What to produce:
Your answer should hold exactly the lines from the one with "Contemporary Nonfiction Selections" through the last line of the material below, nothing before and nothing extra.

Source data:
========================================
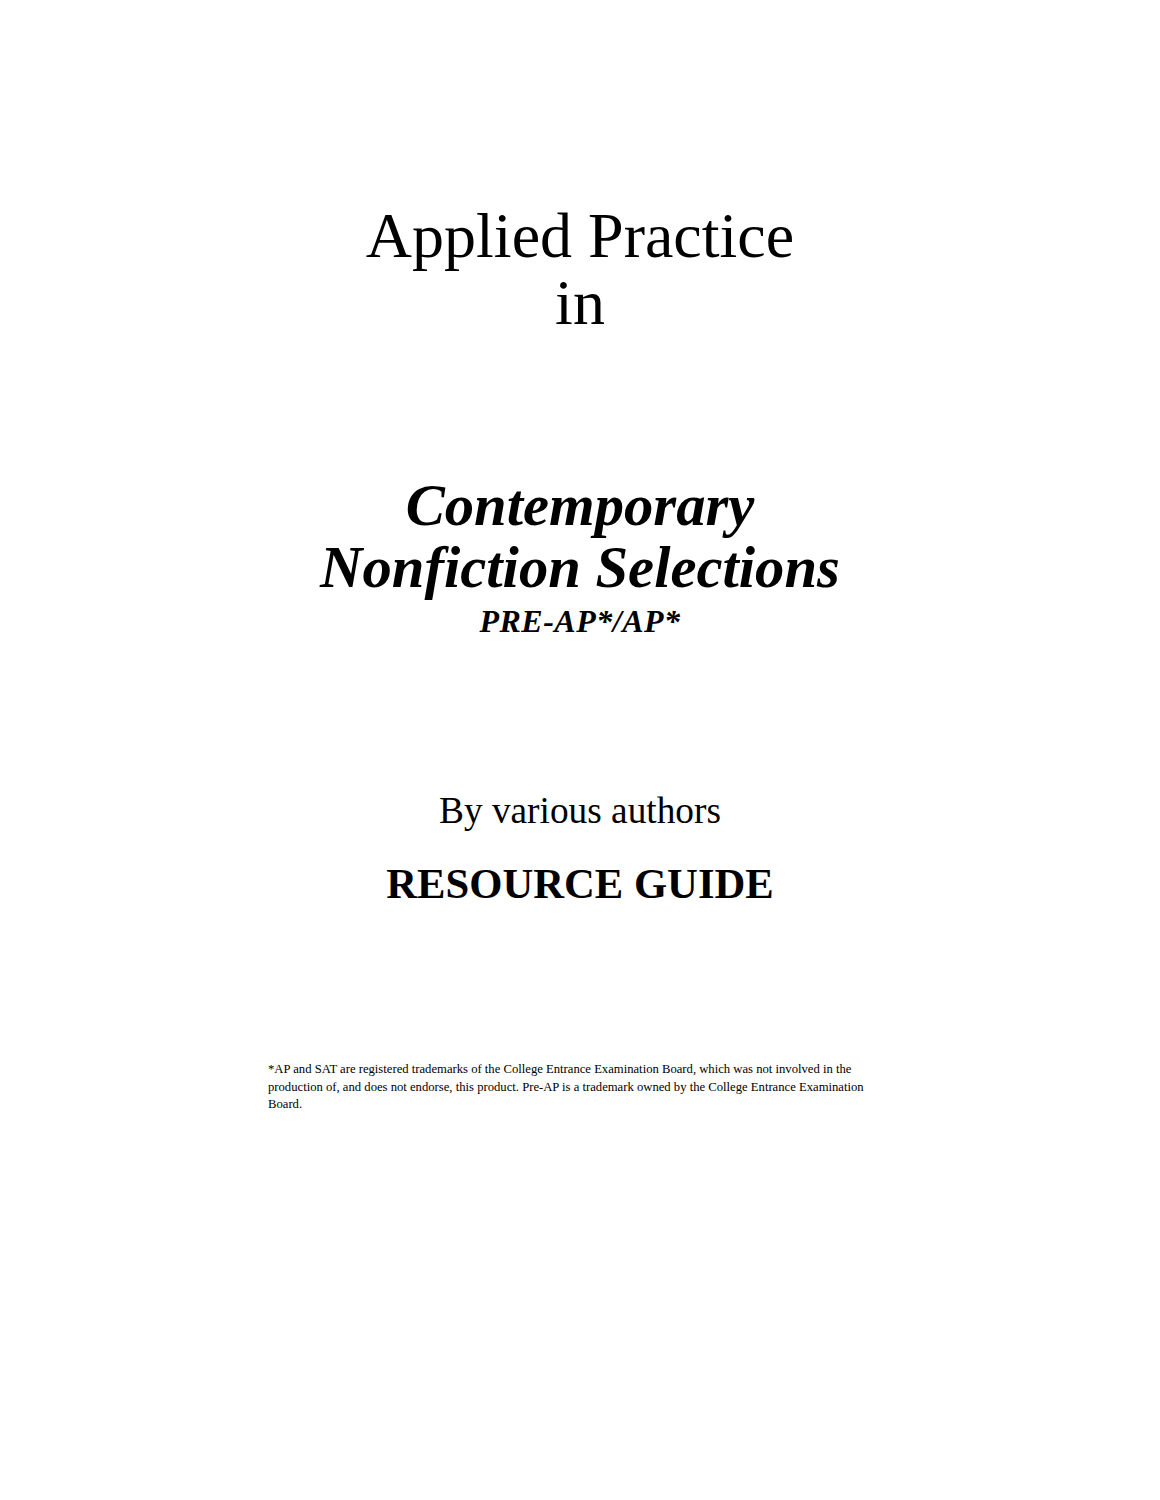Applied Practicein
Contemporary Nonfiction Selections
PRE-AP*/AP*
By various authors
RESOURCE GUIDE
*AP and SAT are registered trademarks of the College Entrance Examination Board, which was not involved in the production of, and does not endorse, this product. Pre-AP is a trademark owned by the College Entrance Examination Board.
========================================
Reply:
Contemporary Nonfiction Selections
PRE-AP*/AP*
By various authors
RESOURCE GUIDE
*AP and SAT are registered trademarks of the College Entrance Examination Board, which was not involved in the production of, and does not endorse, this product. Pre-AP is a trademark owned by the College Entrance Examination Board.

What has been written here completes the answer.